Vietnamese fruits and vegetables have become a stable at the dinner table in China, the nation’s number one customer— accounting for roughly 33.44% of market share in the first six months of 2015.
Eggplant, okra, peppers and corn for use in making fresh and frozen concentrated juices have been among the biggest international sellers to Japan with a 4.79% market share, the second largest overseas market.
“It’s testament to the can-do attitude of our Vietnamese farmers that they’re selling fruits and vegetables to the likes of Japan, a country famed for its high demands for overall quality,” said Huynh Quang Dau, vice chairman of the Vietnam Fruit Association (Vinafruit).
In the first half of 2015, the RoK and US were the third and fourth largest markets for Vietnamese fruit and vegetables making up 4.62% and 3.71% of total market share respectively.
The demand for Vietnamese fruit and vegetables in the six- month period leading up to July 2015 has soared by almost 28.41% compared to last year's same period, tallying in at roughly US$878,964 million.
“This dramatic rise in demand for Vietnam’s fruits and vegetables is fantastic news for our growing economy, with 40 countries worldwide now enjoying our agricultural products there’s immense potential to drive sales even further,” Dau said.
Dau added that the obtaining of permits to sell red and white flesh dragon fruits, lychee and longan in the US market has truly been a success story for Vietnamese agriculture, as the North American market is lucrative with tremendous potential.
The Ministry of Industry and Trade (MoIT) in turn has reported that it has submitted a list of 11 different varieties of fruits to the US Animal and Plant Health Inspection Service (APHIS) hoping to get sales permits.
“If approved it would be an enormous boon for the nation’s fruit growers and bring in growth to sales,” an MoIT spokesperson said.

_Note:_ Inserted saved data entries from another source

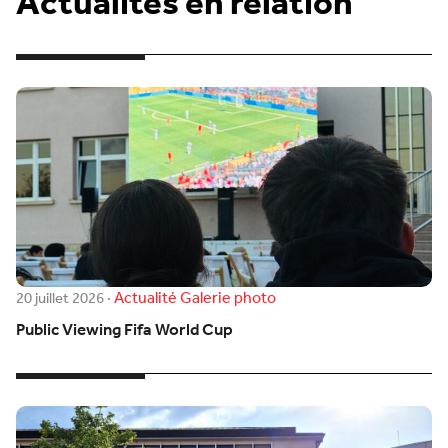
Actualités en relation
Actualité
Galerie photo
20 juillet 2026
·
Public Viewing Fifa World Cup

The spokesperson added that export sales worldwide are becoming increasingly important to Vietnamese agriculture, driven by our signature high-quality dragon fruit, watermelons, longans and bananas.
Nguyen Xuan Hong, head of the Ministry of Agriculture and Rural Development (MARD)'s Plant Protection Department, said if Vietnam farmers continue to apply Good Agriculture Practices (GAP) fruit and vegetable sales will continue taking root and flourish globally./.